Regular blackouts mean more South Africans are buying Crosby Menzies’ solar products such as his portable parabolic cooker which looks like a TV satellite dish and works like a magnifying glass in reverse.
Menzies started a solar energy company in his Johannesburg backyard 10 years ago when, he told VoiceOfAmerica, a power generation crisis in South Africa was unimaginable.
These days, electricity blackouts are common as South Africa’s power monopoly, Eskom, deals with the consequences of failing to maintain important infrastructure for the past 20 years, according to VOA. South Africa is heading into winter and demand is spiking for alternative energy sources.
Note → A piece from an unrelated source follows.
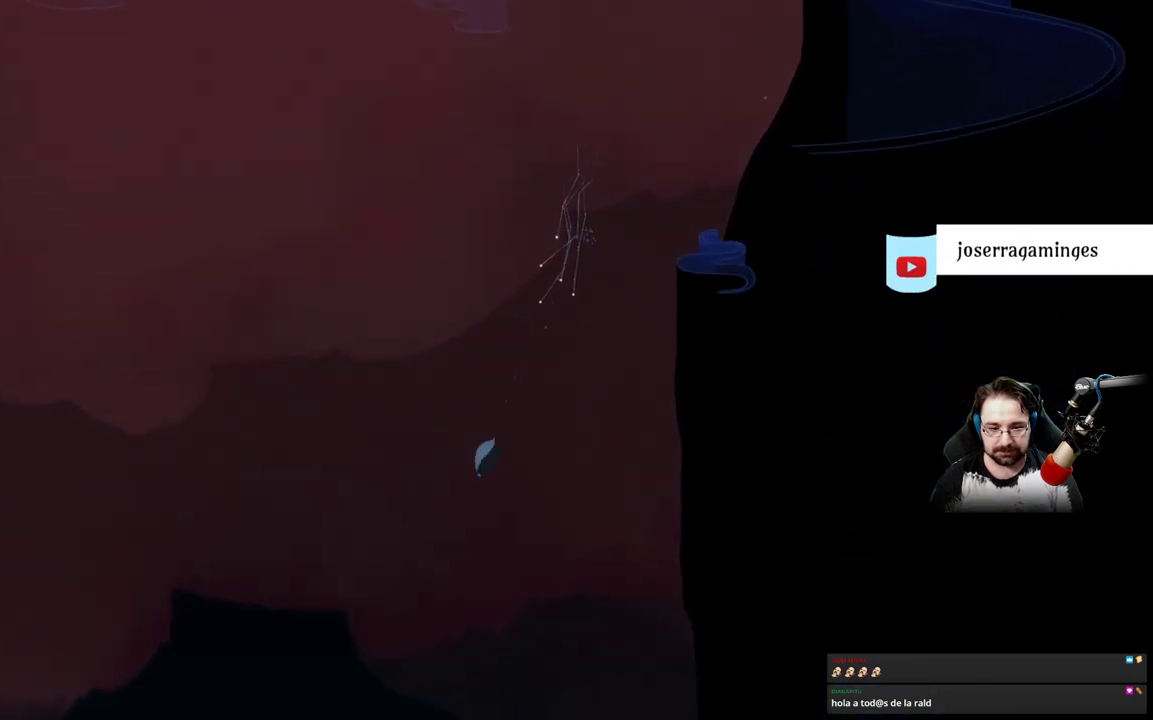
{"buttons": [], "left_stick": "down-right", "right_stick": "center", "events": [[367, "left_stick", "down-right"]]}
Menzies claims his solar oven can cook an average meal in 20 minutes and reduce cooking energy needs by 80 percent.
His company, SunFire Solutions, also sells a miniature array of photovoltaic solar panels that charge a small battery when left in the sun. His solar lantern-phone charger combination can charge tablets and smart phones.
Harnessing the sun’s power makes sense in a sun-blessed country, Menzies told VOA. He estimates Eskom electricity bills have gone up 350 percent. “We’ve gone from the cheapest energy in the world in 2008 to now having one of the most expensive,” he told VOA.
Eskom generates almost all the electricity in South Africa, and nearly half that produced in the whole sub-Saharan region. The utility is the largest producer of electricity in Africa, among the top seven in the world for generation capacity and among the top nine in sales. It operates the only nuclear power plant in Africa.
So what’s Eskom‘s problem? Its problems are financial and operational, an energy sector analyst told IndependentOnline. There is no quick fix for the rolling blackouts, Eskom’s financial issues and its maintenance backlog, so South Africans will have to learn to live with it, said Chris Yelland.
Menzies predicts the market will provide. As South Africa’s electricity problems worsen, residents will invest in solar energy, and solar will become cheaper, he told VOA.